• [TEXTE PRÉSENTÉ]:

━━━━━━━━

Allez connaître les projets de gens passés maîtres dans l’art du double langage et de la désinformation. S’agit-il d’une vraie politique ou de manœuvres médiatiques à usage interne ou externe, ou encore de sondages d’opinion ? Force est de constater que cette forme de « boulitique » nous ramène en plein dans les années 1970 et aux traditions des polices politiques des pays de l’Est.
Vos rencontres avec le FIS et le FLN ont fait grand bruit.
En premier lieu, les faits. J’ai rencontré ces deux partis dans la volonté de désamorcer le recours à la violence. C’était à la veille des prières du vendredi. Il risquait d’y avoir des dérapages. Il fallait être vigilant et éviter que l’Algérie n’entre dans un cycle d’affrontements. Tels sont les faits ! Alors, comment a-t-on pu transformer cette obsession de la paix, qui ne souffre d’aucun préalable, en alliance ou « front » d’opposition ? J’en suis consterné. Est-ce dû à la perversion du matraquage médiatique ? Ou alors à une opposition à ce point dépolitisée et infantilisée qu’elle en oublie elle-même sa propre soif de paix et de tranquillité et de refus du sang versé ? Quant à la pseudo déstabilisation de la base (du FFS, ndla), le mensonge et la propagande n’ont fait que la galvaniser.
Au vu de la situation, ces contacts risquent alors d’avoir lieu chaque jeudi ?
Personne ne va nous dicter notre politique de contacts. Nous n’avons aucun préalable à des contacts pour le maintien et la sauvegarde de la paix civile ; ne pas nous imposer d’autres vues. Nos militants sont avertis des tentatives de manipulation. Nous sommes prêts à avoir des contacts tous azimuts quand nous voudrons, avec qui nous voudrons et au moment où nous le déciderons. Notre devise restera ni Etat policier ni République intégriste. La conviction que nous avons désormais est qu’un clan de l’ex-parti unique a pris le pouvoir, c’est cela qu’on veut banaliser en faisant oublier qu’il y a un coup d’Etat en focalisant l’opinion sur d’autres choses. En accusant par exemple certains partis mais ces techniques ne vont pas loin. Depuis deux ans, on ne cesse de nous accuser d’être alliés tantôt au FLN tantôt au FIS, tout en affirmant que nous faisons cavalier seul. Je le répète, il n’y a jamais eu, il n’y aura jamais d’alliances sur quelques problèmes que ce se soit.

━━━━━━━━

• [SÉRIE D'EXERCICES]:
A - Relevez tous les sigles de partis politiques qui figurent dans le texte présenté.
B - Recopiez le passage du texte présenté qui va de « En premier lieu, les » jusqu'à « que la galvaniser. » inclus.

━━━━━━━━

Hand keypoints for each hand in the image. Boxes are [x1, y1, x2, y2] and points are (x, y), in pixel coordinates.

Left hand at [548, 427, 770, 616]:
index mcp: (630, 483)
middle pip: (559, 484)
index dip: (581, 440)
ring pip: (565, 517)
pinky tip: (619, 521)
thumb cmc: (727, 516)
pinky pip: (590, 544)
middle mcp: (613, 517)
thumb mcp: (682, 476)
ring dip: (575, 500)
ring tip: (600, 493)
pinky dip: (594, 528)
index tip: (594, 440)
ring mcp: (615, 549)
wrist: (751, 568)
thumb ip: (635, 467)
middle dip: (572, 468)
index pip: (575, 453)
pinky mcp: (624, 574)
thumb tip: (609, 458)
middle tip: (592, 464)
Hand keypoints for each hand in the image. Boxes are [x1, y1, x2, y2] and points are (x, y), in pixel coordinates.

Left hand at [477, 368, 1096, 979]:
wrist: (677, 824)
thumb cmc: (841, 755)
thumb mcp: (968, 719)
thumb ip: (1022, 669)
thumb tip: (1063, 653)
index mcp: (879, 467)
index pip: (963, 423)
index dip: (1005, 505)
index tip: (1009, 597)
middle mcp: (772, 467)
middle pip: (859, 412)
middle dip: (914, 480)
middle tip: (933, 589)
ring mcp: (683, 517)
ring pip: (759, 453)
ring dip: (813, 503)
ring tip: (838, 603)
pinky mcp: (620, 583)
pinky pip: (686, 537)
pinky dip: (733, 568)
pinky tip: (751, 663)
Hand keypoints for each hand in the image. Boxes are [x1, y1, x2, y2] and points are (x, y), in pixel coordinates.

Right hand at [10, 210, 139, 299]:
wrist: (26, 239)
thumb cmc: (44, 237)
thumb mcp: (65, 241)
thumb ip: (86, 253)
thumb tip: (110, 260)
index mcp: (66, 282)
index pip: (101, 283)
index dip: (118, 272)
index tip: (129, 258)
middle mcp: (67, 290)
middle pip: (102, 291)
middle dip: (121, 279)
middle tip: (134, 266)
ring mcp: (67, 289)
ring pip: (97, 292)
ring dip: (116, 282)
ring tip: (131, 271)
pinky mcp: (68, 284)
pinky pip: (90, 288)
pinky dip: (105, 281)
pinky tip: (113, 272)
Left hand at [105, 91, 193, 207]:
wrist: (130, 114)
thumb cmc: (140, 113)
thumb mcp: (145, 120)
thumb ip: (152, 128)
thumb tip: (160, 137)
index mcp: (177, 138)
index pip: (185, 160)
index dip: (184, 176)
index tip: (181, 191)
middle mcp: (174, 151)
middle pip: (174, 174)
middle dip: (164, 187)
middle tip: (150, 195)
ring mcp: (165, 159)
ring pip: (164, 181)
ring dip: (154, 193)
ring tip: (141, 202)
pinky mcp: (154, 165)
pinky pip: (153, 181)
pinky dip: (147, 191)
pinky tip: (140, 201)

━━━━━━━━

• [CORRIGÉ]:
A - FIS, FLN, FFS

B -
En premier lieu, les faits. J’ai rencontré ces deux partis dans la volonté de désamorcer le recours à la violence. C’était à la veille des prières du vendredi. Il risquait d’y avoir des dérapages. Il fallait être vigilant et éviter que l’Algérie n’entre dans un cycle d’affrontements. Tels sont les faits ! Alors, comment a-t-on pu transformer cette obsession de la paix, qui ne souffre d’aucun préalable, en alliance ou « front » d’opposition ? J’en suis consterné. Est-ce dû à la perversion du matraquage médiatique ? Ou alors à une opposition à ce point dépolitisée et infantilisée qu’elle en oublie elle-même sa propre soif de paix et de tranquillité et de refus du sang versé ? Quant à la pseudo déstabilisation de la base (du FFS, ndla), le mensonge et la propagande n’ont fait que la galvaniser.